[INPUT FOR THIS TASK]
***
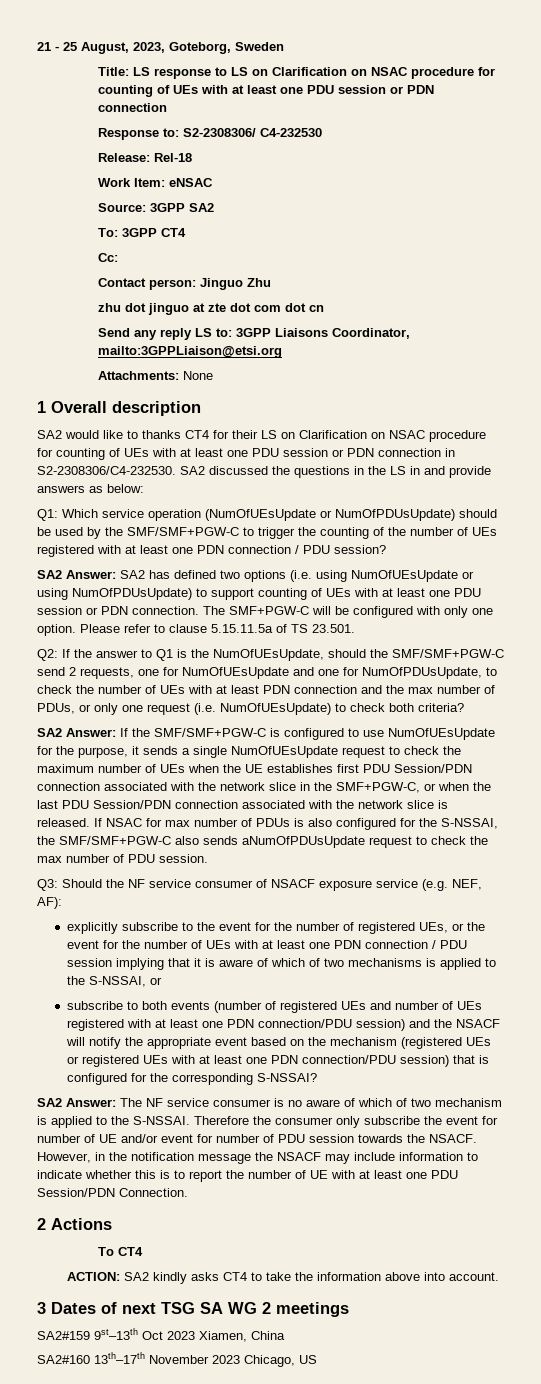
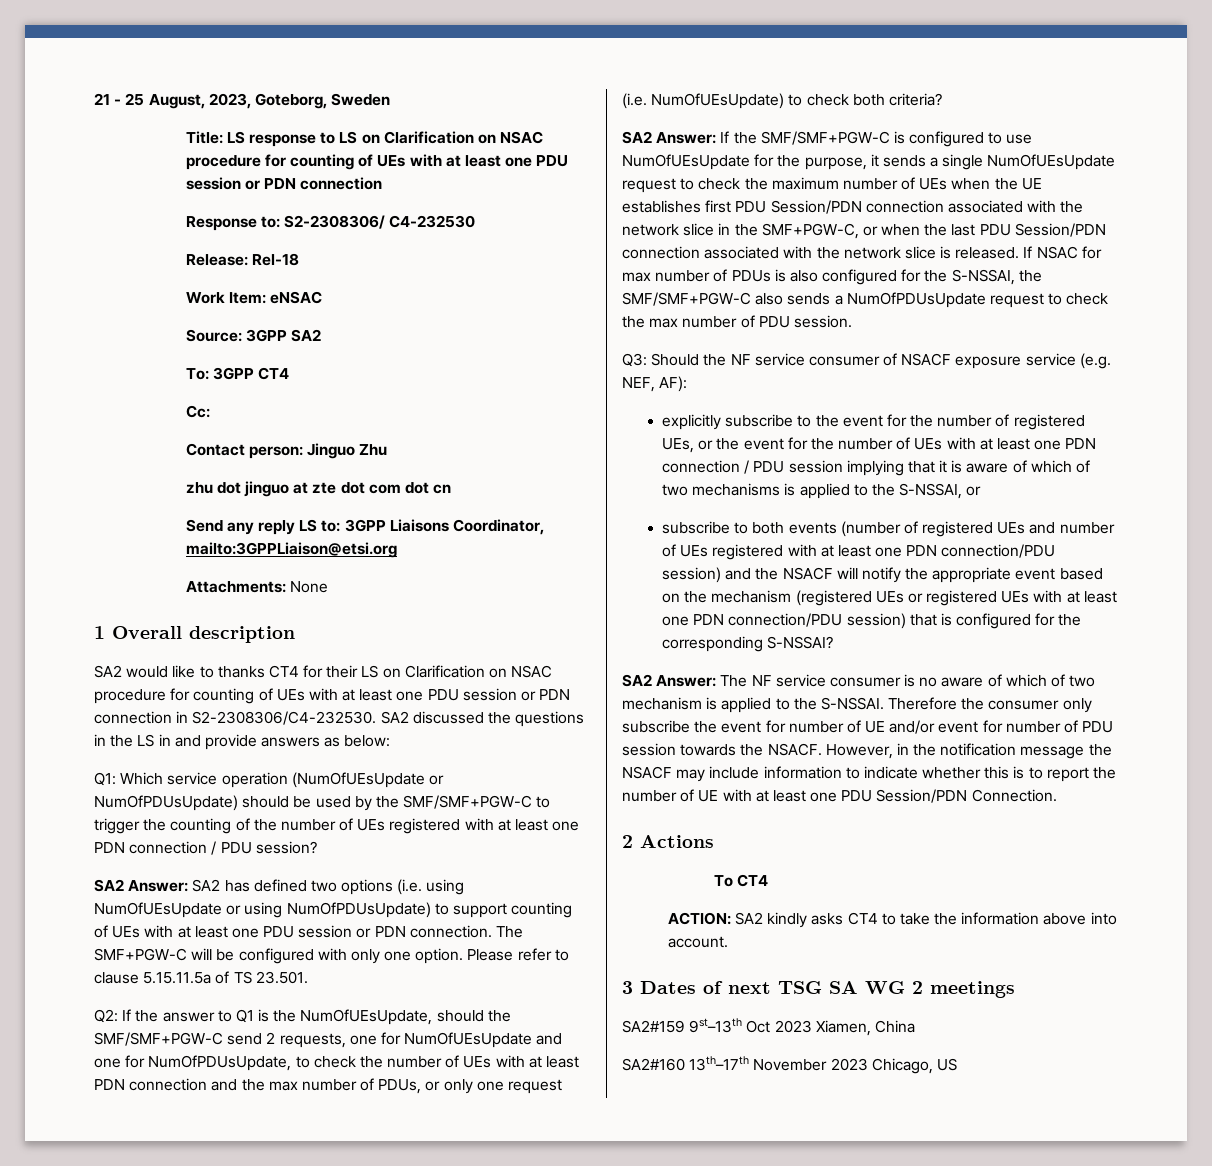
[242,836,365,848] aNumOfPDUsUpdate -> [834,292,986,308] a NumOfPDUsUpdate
***
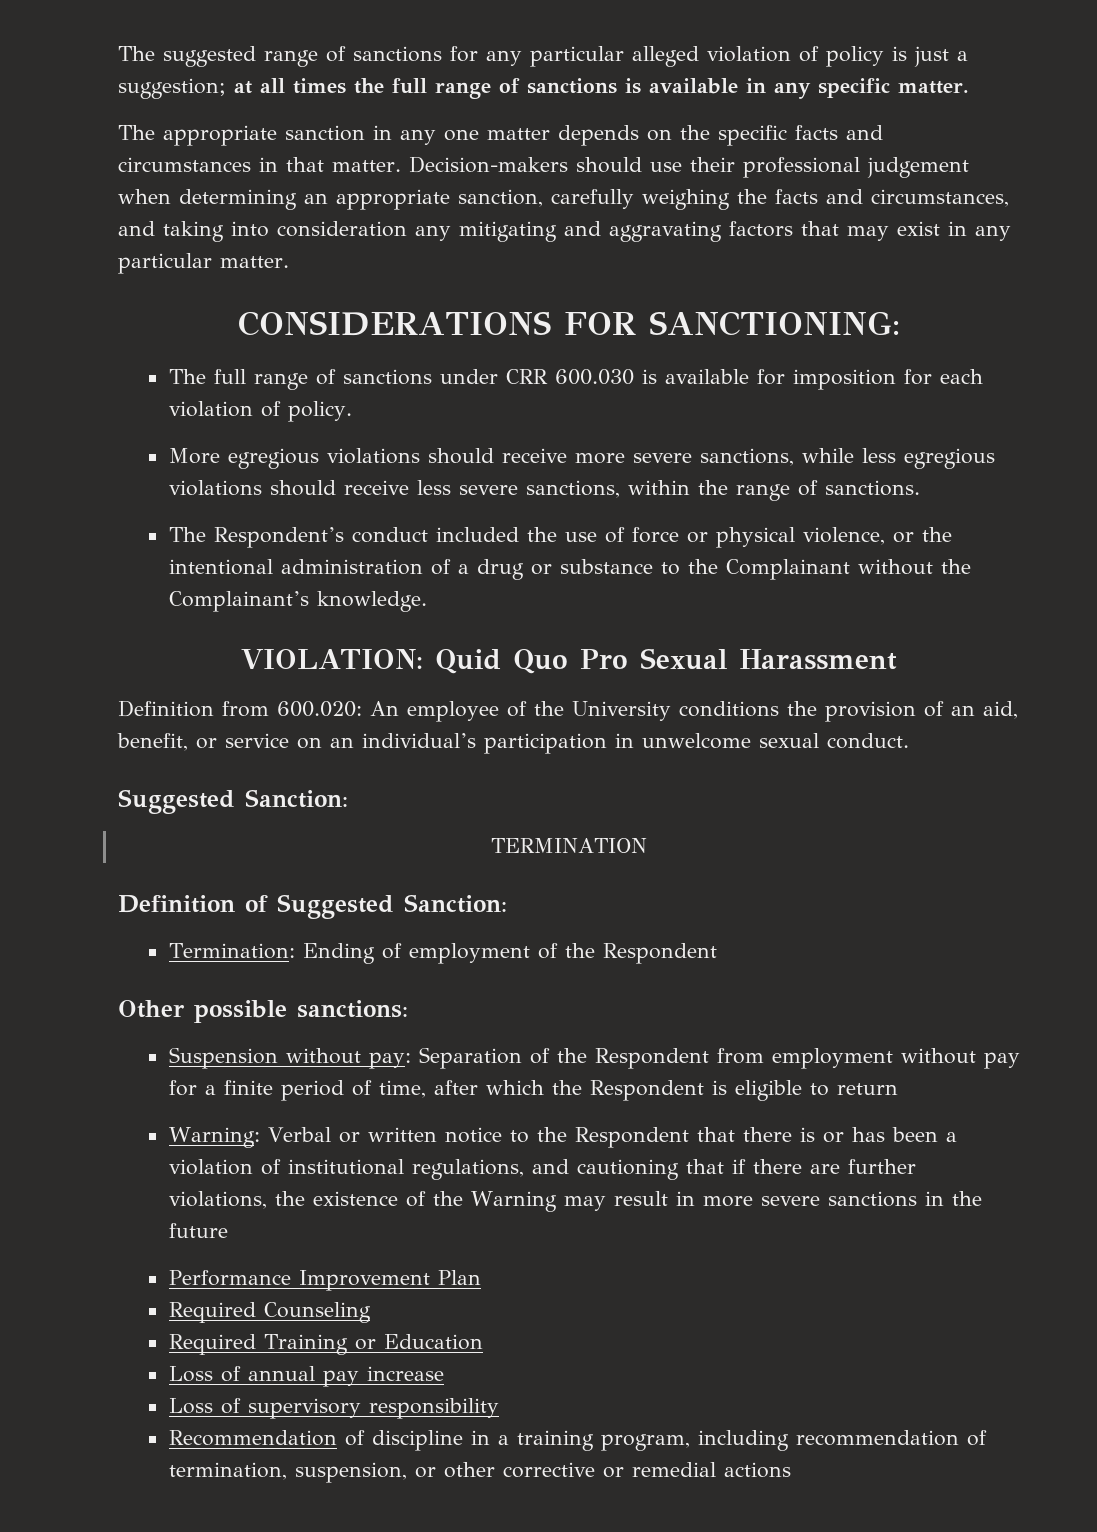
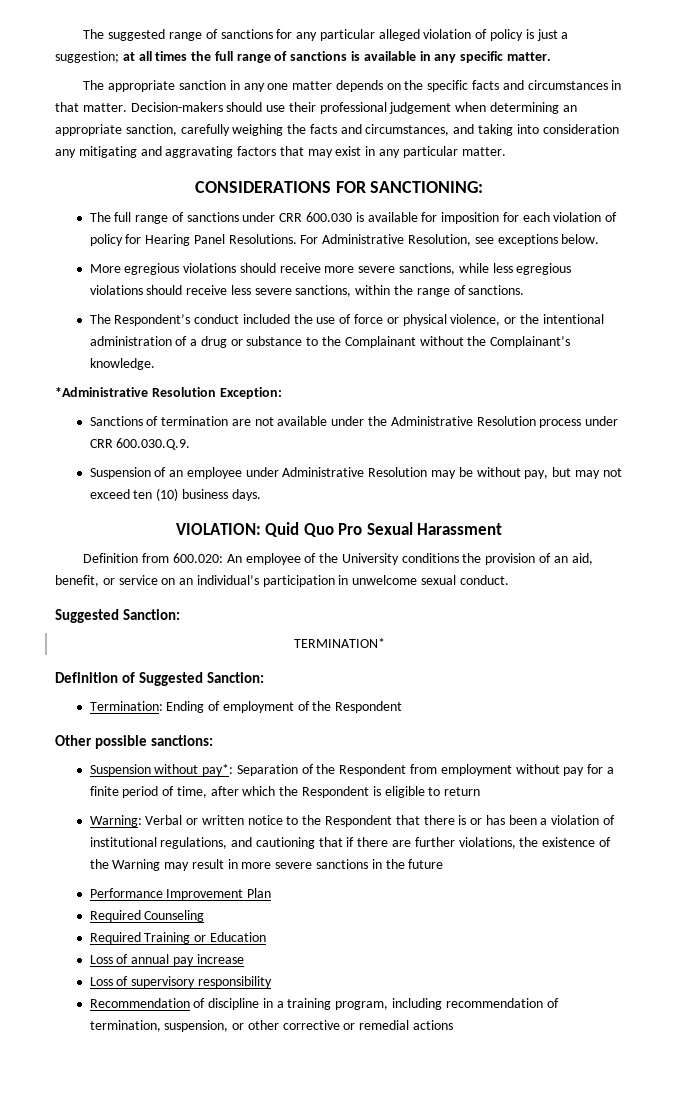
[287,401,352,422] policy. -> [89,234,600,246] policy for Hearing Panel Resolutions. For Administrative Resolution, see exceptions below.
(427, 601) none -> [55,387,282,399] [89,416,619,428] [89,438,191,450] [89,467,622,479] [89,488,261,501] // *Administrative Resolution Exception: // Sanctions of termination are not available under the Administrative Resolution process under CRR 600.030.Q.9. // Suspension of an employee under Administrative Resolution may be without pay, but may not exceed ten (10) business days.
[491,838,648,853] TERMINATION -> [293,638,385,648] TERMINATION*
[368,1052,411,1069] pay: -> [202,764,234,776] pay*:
***
[EXERCISE OBJECTIVE] Give back exactly the lines of the listing above that run from the line with "[491,838,648,853] TERMINATION ->" to the line with "[368,1052,411,1069] pay: ->", inclusive.

[OUTPUT BELOW]
[491,838,648,853] TERMINATION -> [293,638,385,648] TERMINATION*
[368,1052,411,1069] pay: -> [202,764,234,776] pay*:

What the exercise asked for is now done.